A favourite in 1970s British salads (cooked and pickled in vinegar), beetroot is a root vegetable with dark purple skin and pink/purple flesh. It has also enjoyed something of a deserved comeback in recent years – its earthy, rich, sweet flavour and vibrant colour lends itself to a variety of both sweet and savoury dishes. Fresh beetroot will keep for several weeks in a cool, dark place. You can also buy packed cooked beetroot, which is great for pickling and roasting or simply chopping and adding to salads, these will last for several months in the fridge.
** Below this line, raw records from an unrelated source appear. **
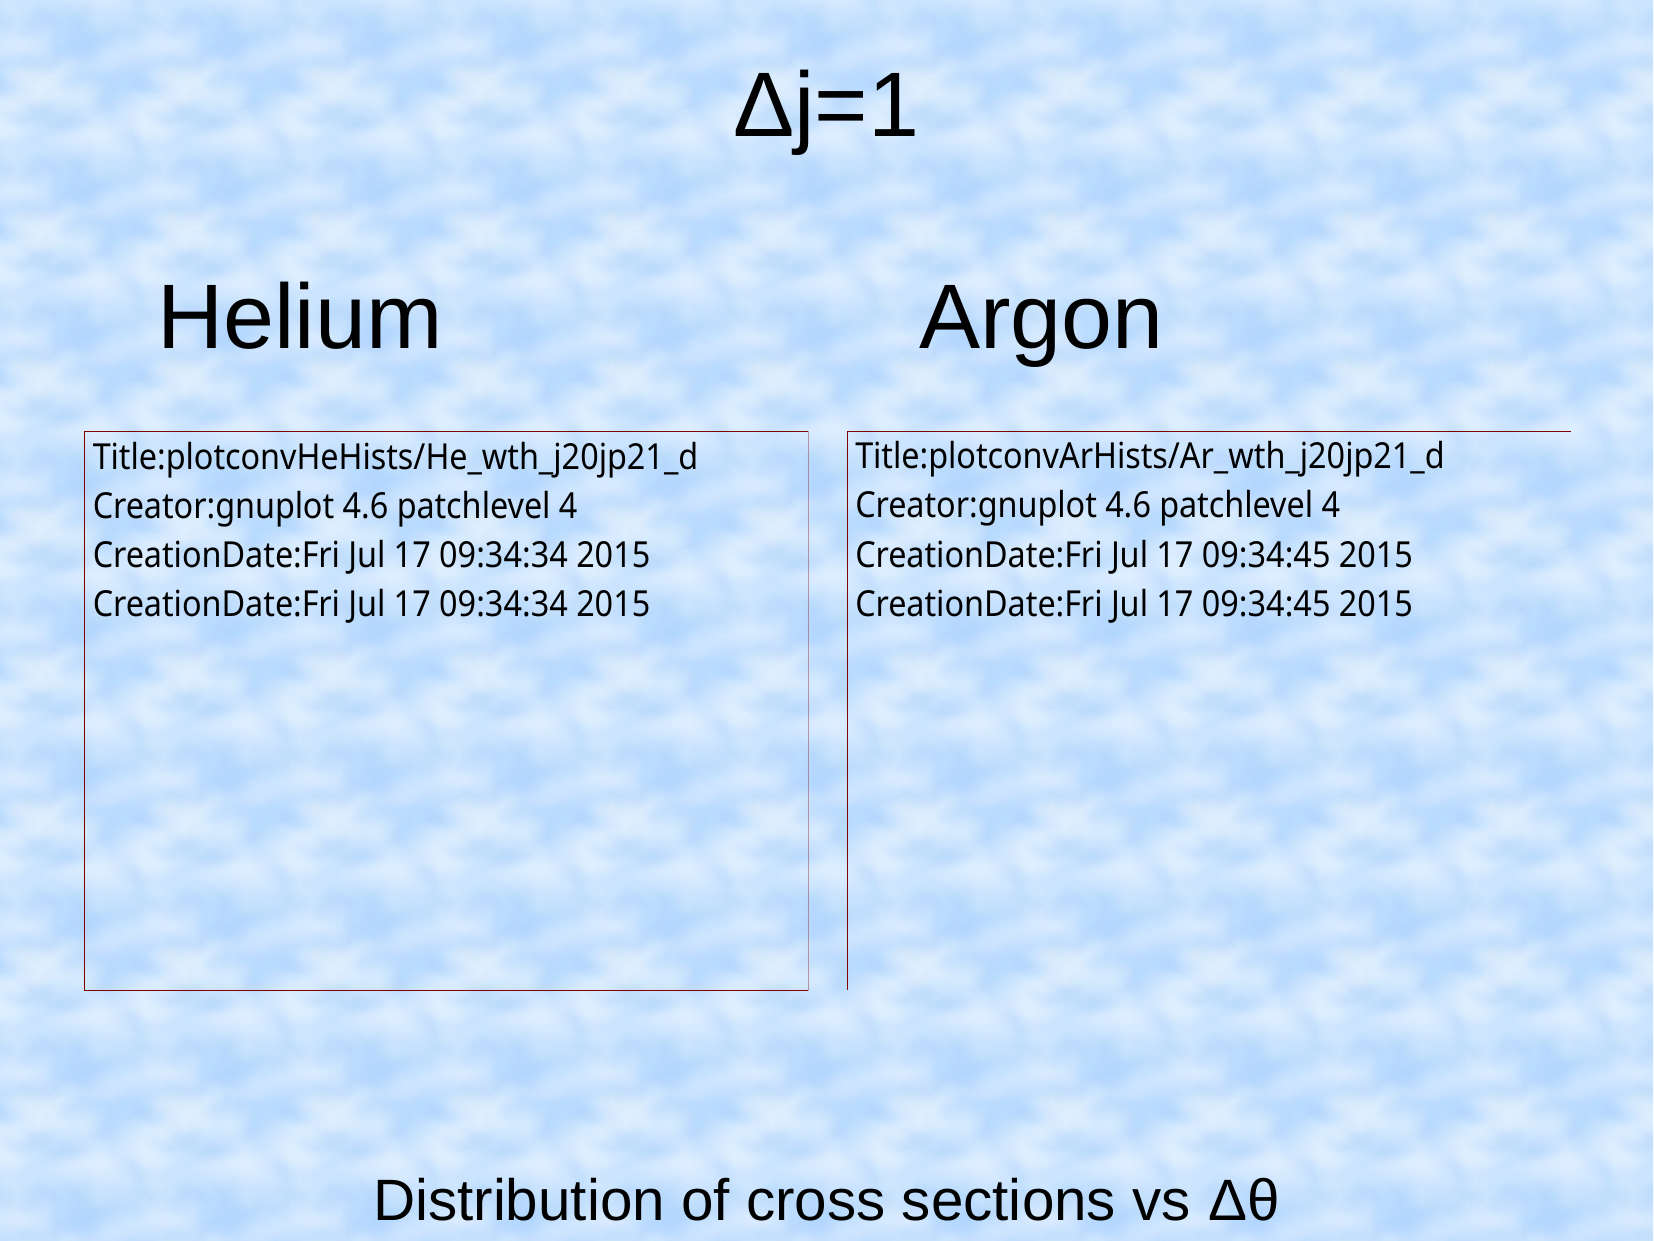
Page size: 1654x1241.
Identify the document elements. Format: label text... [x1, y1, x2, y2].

picture [0, 0, 1654, 1241]
title Helium [157, 213, 884, 421]
title Argon [919, 213, 1645, 421]
text_box Δj=1 [693, 53, 960, 157]
text_box Distribution of cross sections vs Δθ [358, 1160, 1295, 1241]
A member of the cabbage family, the swede is often confused with the turnip, though they look quite different. It’s also known as yellow turnip, Swedish turnip and Russian turnip. Swede has a round shape and a purple-green skin, and the flesh is yellowy-orange, with a sweet, earthy flavour. It disintegrates fairly easily if overcooked, so always keep to cooking times.
Cauliflower is incredibly versatile as you can see from our wealth of recipes – from curries, to soups to the comforting cauliflower cheese. Inexpensive and local, it ticks all the right boxes, so don’t skimp on this classic British vegetable.
This striking fruit, with its fresh green or deep purple skin and vibrant deep pink flesh, is a wonderful addition to the autumnal table. Figs have a naturally high sugar content, making them an ideal match for equally intense ingredients, such as salty parma ham, a classic combination.
Fresh from our own herd, new season Lamb has the sweetest of flavours. Many different cuts of lamb are available, which you buy depends on how you want to cook it. For roasts, the best cuts include leg, breast, best end of neck (also known as rack of lamb), shoulder, saddle, rump and loin this time of year. Lamb is also available minced (good for shepherd’s pie) and you can also buy lamb offal (mainly the kidneys and liver but also, less commonly, the heart and the sweetbreads), which is quick to cook, cheap and nutritious. Our butchers cut any size to suit…
The cabbage, or brassica, family is huge, and includes everything from the familiar red, white or green varieties with tightly packed leaves, to cauliflower, broccoli, Brussels sprouts as well as pak choi, popular now in cookery. The round, crinkle-leafed Savoy cabbage and the pale, lozenge-shaped Chinese leaf are considered to be two of the best to cook with. The flavour of cabbage varies from type to type, ranging from savoury to gently sweet, but one thing they all have in common is a rank smell if overcooked, so brief cooking is key.
The mushroom is a fungus which comes in a wide range of varieties that belong to two distinct types: cultivated and wild. If foraging in the forest, it’s important to know what you’re looking for. Great for cooking, shallow fry in oil (although they do soak up the oil) as a side dish or added to home-cooked stew or casseroles.
The carrot, with its distinctive bright orange colour, is one of the most versatile root vegetables around – a result of its sweet flavour, which means it can be used raw or cooked, in sweet or savoury dishes.